**WHAT IS NEEDED**
Where in the data below does the word "groups" appear? Copy every line that has it.

+++

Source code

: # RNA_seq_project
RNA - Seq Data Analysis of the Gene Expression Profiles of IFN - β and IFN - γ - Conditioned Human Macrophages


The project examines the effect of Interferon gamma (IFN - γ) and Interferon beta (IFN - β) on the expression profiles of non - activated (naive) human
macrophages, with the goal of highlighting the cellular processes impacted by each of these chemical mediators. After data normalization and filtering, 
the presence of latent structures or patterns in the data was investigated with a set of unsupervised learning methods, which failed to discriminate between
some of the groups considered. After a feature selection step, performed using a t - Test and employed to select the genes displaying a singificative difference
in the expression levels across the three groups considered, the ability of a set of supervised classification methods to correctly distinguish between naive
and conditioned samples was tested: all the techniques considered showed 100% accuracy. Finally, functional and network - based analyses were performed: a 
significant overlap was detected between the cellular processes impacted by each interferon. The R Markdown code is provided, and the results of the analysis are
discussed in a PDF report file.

+++

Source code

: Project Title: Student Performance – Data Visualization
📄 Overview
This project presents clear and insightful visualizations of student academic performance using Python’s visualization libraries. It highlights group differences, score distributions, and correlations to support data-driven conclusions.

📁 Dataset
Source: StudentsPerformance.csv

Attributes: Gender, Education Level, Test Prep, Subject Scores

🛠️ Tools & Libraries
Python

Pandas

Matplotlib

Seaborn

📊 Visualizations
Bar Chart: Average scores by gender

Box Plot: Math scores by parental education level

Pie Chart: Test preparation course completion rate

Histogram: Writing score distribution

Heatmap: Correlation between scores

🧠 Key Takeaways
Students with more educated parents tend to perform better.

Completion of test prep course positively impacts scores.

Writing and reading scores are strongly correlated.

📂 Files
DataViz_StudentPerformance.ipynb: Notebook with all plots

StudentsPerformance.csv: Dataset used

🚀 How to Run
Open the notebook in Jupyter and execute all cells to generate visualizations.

+++

**TASK ANSWER**
some of the groups considered. After a feature selection step, performed using a t - Test and employed to select the genes displaying a singificative difference
in the expression levels across the three groups considered, the ability of a set of supervised classification methods to correctly distinguish between naive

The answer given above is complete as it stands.